Set task 1:
Can you render everything in the rows below, from the line containing "Page size: 1275x1650." down to and including the line containing "text Question : Sachant", as a numbered list with blank lines left out?

JMESPath in the snap tooling, we need your help

niemeyer · February 20, 2018, 8:04pm

Hello all,

For quite some time we’ve been mentioning the idea of introducing a richer way to query data in the snap tooling. One good example of that is snap configuration, which today enables setting and changing arbitrary options for snap to consult, adapt to, and change if necessary.

For example, this works today:

$ snap set core example.one='[1,2,3]' example.two='[4,5,6]'

$ snap get core example                                  
Key          Value
example.one  [1 2 3]
example.two  [4 5 6]

Internally these values are stored as a JSON document, and they can also be queried as such:

$ snap get -d core example
{
        "example": {
                "one": [
                        1,
                        2,
                        3
                ],
                "two": [
                        4,
                        5,
                        6
                ]
        }
}

The default support of the current get command is very limited, though, and only allows retrieving sub-documents via the typical dotted notation, as in example.one for instance. For more interesting use cases, we need to leverage the -d option and external tools, of which the most well known one nowadays is probably jq.

While that works, it creates a dependency on an external tool which may not necessarily be available, and being external also means the integration in snapd is weak, in the sense that we can’t expose such support in the API itself for all clients to use in a universal way. For example, if a snap needs to do just a single trivial query, it needs to depend on jq as well.

So for a while we’ve been thinking about how to solve that, and just recently I found an alternative which seems pretty good: JMESPath. This is a specification that has been around for several years, and also a set of libraries that conform to the specification. It tastes a bit like jq, but feels more limited, but also simpler and more consistent, which is good for our use case.

So, as a first step towards embedding this into our tooling, I would like to propose an experiment: I’ve just released a snap that leverages the Go jmespath implementation to work as a filter.

To get started, just do:

$ sudo snap install jmes

$ jmes -h
Usage: <command generating json or yaml> | jmes '<expression>'

The jmes command takes JSON or YAML in its standard input and
filters it using the JMESPath expression provided in the
command line. For example:

$ cat file.json | jmes 'items[].name'

See http://jmespath.org for details on the expressions.

Once installed, please try to use this for relevant tasks you may encounter, snap-related or not. The goal is learning more about the library and the language, and making sure we’re into the right track by the time we really adopt this. After we adopt, we cannot take it out without breaking people’s routines, which means we just can’t take it out.

So, please put this to some good use and let us know. If you are a jq user, try to use jmes instead when you can. And please feel free to ask any questions here, about JMESPath, or jmes, or its future use in snap. These exchanges will help guiding us in our upcoming decisions.

Here is a quick example operating on the JSON document above, flattening the two lists into one, and then sorting it:

$ snap get -d core example | jmes 'example.*[] | sort(@)'
[
    1,
    2,
    3,
    4,
    5,
    6
]

I’ve also started adding support for YAML in the tool, which means you can use the same logic to inspect snap.yaml and snapcraft.yaml. For instance:

$ cat /snap/lxd/current/meta/snap.yaml | jmes summary
LXD - the container lightervisor

niemeyer · February 24, 2018, 9:48pm

Version 2018.02.24 fixes the handling of short documents that do not contain any newlines.

Set task 2:
Could you write the next part of the forum thread on JMESPath in the snap tooling, picking up right after its final sentence?

Data extract:
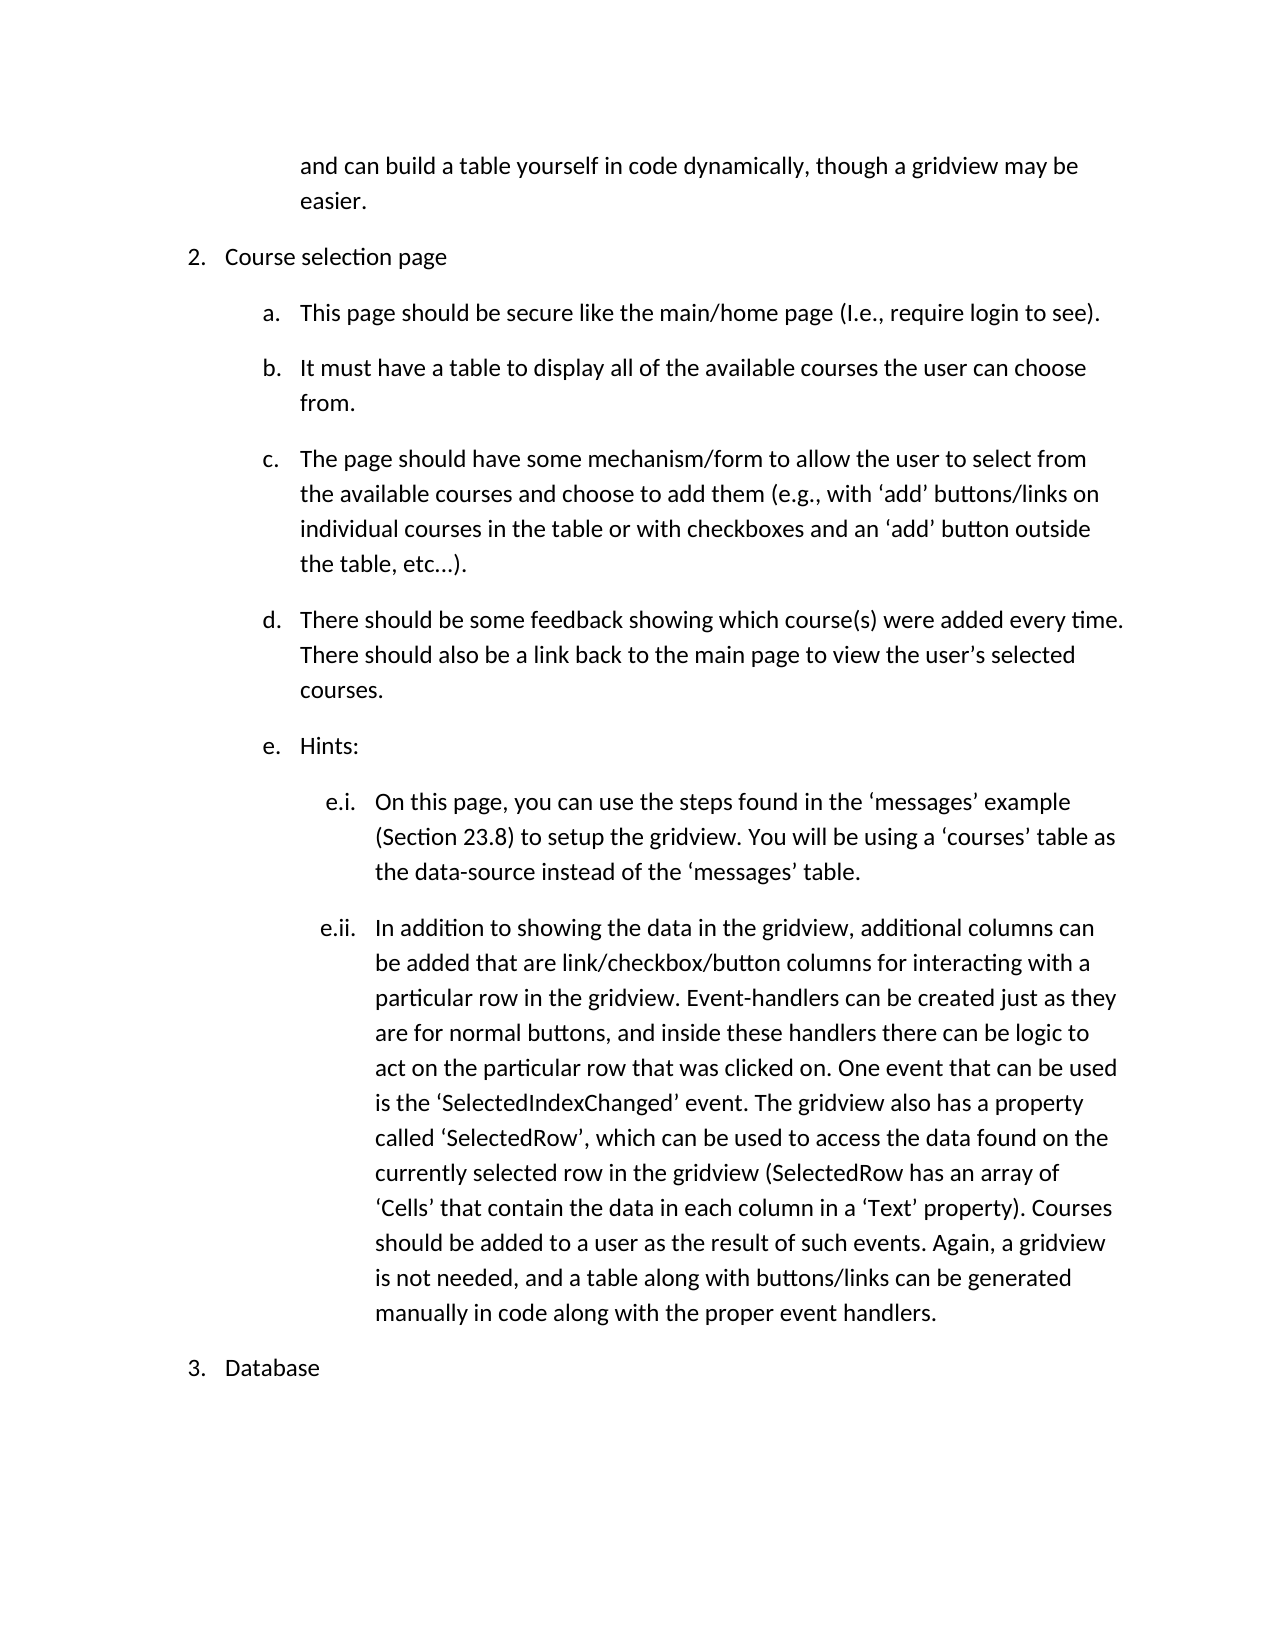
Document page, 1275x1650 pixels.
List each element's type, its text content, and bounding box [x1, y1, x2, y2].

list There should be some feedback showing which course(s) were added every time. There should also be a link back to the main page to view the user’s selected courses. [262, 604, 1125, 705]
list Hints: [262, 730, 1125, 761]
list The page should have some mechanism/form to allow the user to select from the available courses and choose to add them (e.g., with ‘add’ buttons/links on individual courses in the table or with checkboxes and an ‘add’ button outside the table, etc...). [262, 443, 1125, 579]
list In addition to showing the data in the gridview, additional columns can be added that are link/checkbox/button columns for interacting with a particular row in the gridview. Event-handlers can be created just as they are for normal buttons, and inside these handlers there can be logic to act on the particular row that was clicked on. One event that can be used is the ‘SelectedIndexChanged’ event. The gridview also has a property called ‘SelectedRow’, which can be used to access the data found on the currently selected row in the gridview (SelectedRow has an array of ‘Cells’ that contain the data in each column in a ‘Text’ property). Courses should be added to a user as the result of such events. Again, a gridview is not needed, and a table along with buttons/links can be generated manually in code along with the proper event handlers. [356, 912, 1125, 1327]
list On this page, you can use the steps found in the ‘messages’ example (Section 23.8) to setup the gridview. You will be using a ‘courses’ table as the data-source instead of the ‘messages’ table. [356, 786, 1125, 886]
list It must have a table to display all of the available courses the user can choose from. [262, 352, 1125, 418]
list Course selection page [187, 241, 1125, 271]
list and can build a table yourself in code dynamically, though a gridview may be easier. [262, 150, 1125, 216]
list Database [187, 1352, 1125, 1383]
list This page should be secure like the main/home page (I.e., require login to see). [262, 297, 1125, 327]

---

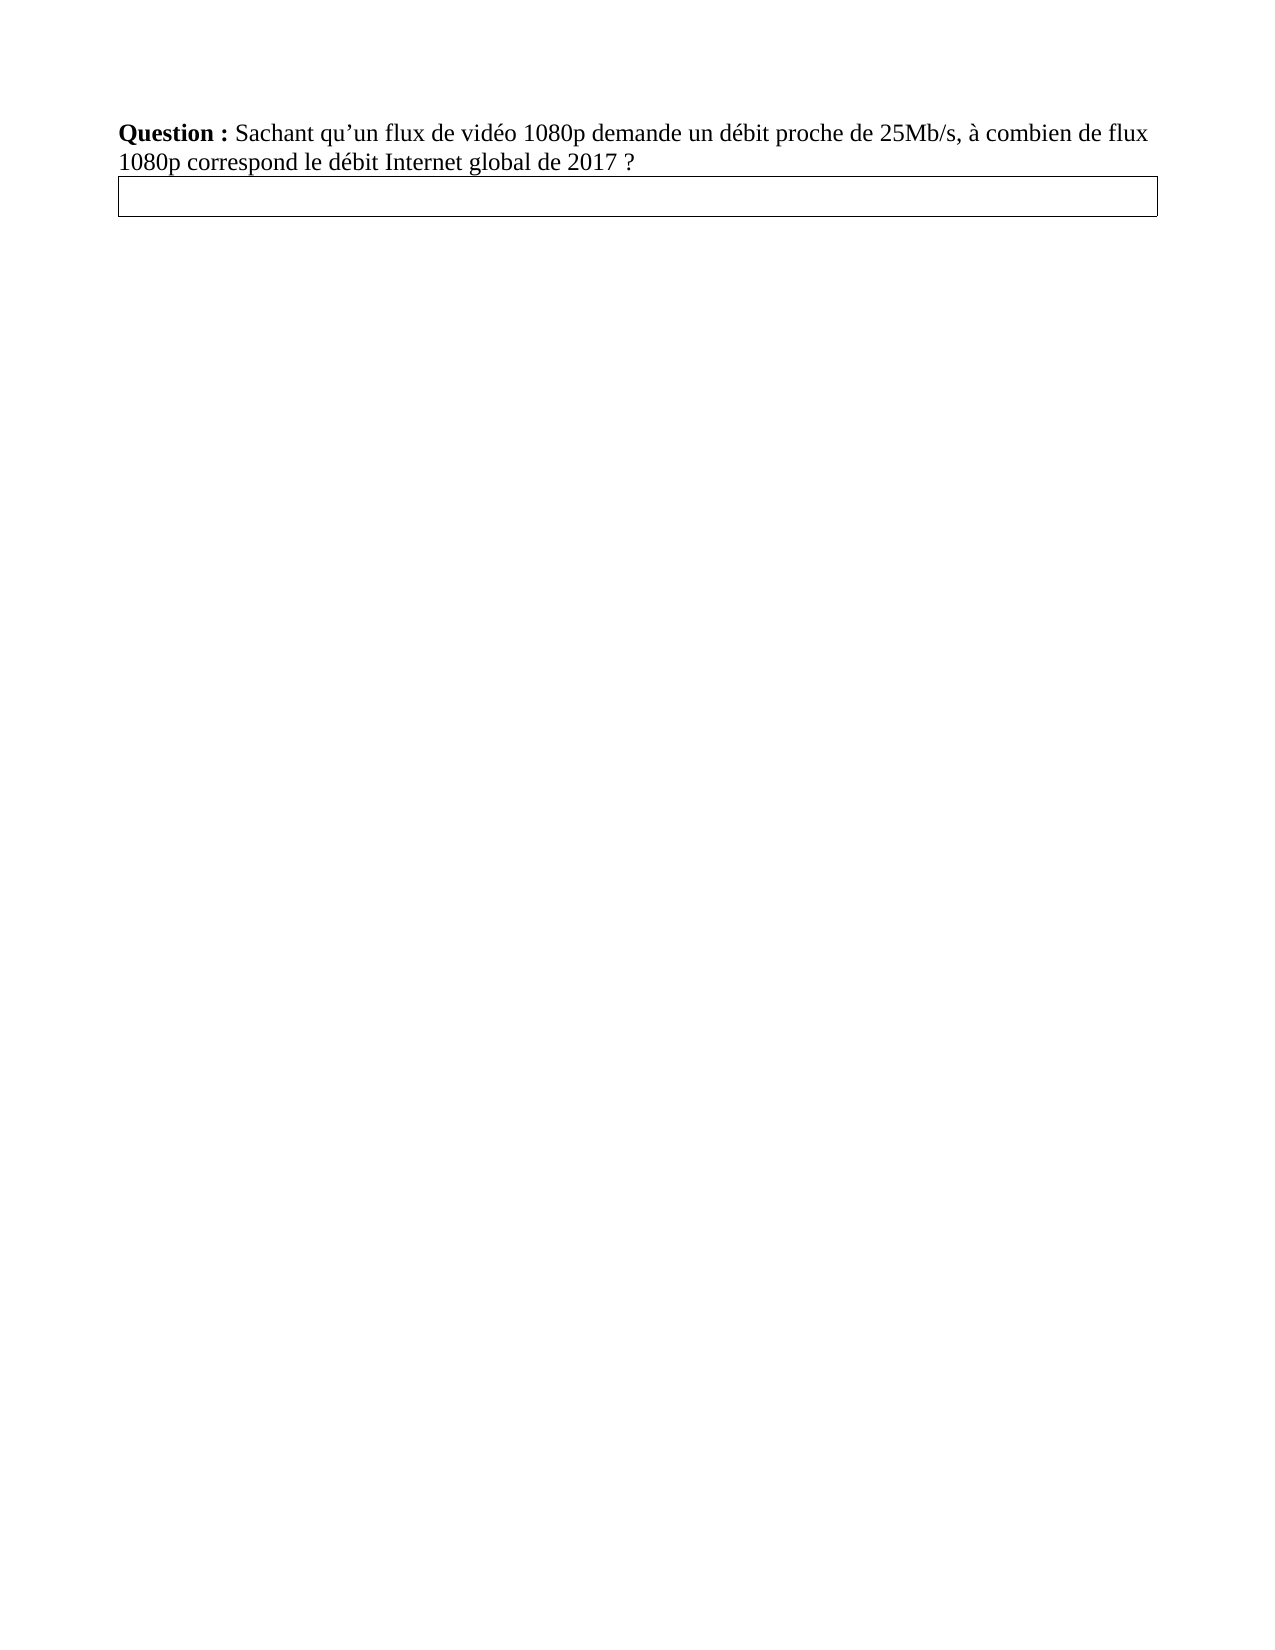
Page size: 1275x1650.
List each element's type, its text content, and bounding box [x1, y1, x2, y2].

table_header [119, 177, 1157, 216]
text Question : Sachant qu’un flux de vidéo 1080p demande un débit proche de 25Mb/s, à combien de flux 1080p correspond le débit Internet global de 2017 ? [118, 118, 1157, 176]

Exercise result 1:
1. Page size: 1275x1650.
2. List each element's type, its text content, and bounding box [x1, y1, x2, y2].
3. table_header [119, 177, 1157, 216]
4. text Question : Sachant qu’un flux de vidéo 1080p demande un débit proche de 25Mb/s, à combien de flux 1080p correspond le débit Internet global de 2017 ? [118, 118, 1157, 176]

Exercise result 2:
After some experimentation, we can’t adopt JMESPath as-is due to some important shortcomings. Instead, we’ll need to come up with our own. I’m tempted to start with a small language, and grow with confidence about the syntax and semantics we put in place, so we don’t risk missing other issues that we’ll then need to preserve due to backwards compatibility.

With that said, let’s please continue testing the jmes tool so we know what else we want to get right.

Some of the initial issues I found:

Use of backticks

The expression language uses backticks, which is not friendly to shell usage. We don’t want those as part of expressions.

Awkward handling of numbers

The handling of numbers is surprisingly awkward. For example, consider the expression:

somelist[?n == `2`]

This will filter the list and only return the elements that have n == 2. It seems unnatural and unnecessary to use that escaping mechanism in those cases.

Single quoting vs. double quoting

Strings need to be expressed with either single quotes, or double quotes under backticks, which become a literal. But one does not evaluate to something equivalent to the other. Seems unnecessarily complex and inconsistent.

For example:

$ echo '{"foo": "bar"}' | jmes "foo == 'bar'"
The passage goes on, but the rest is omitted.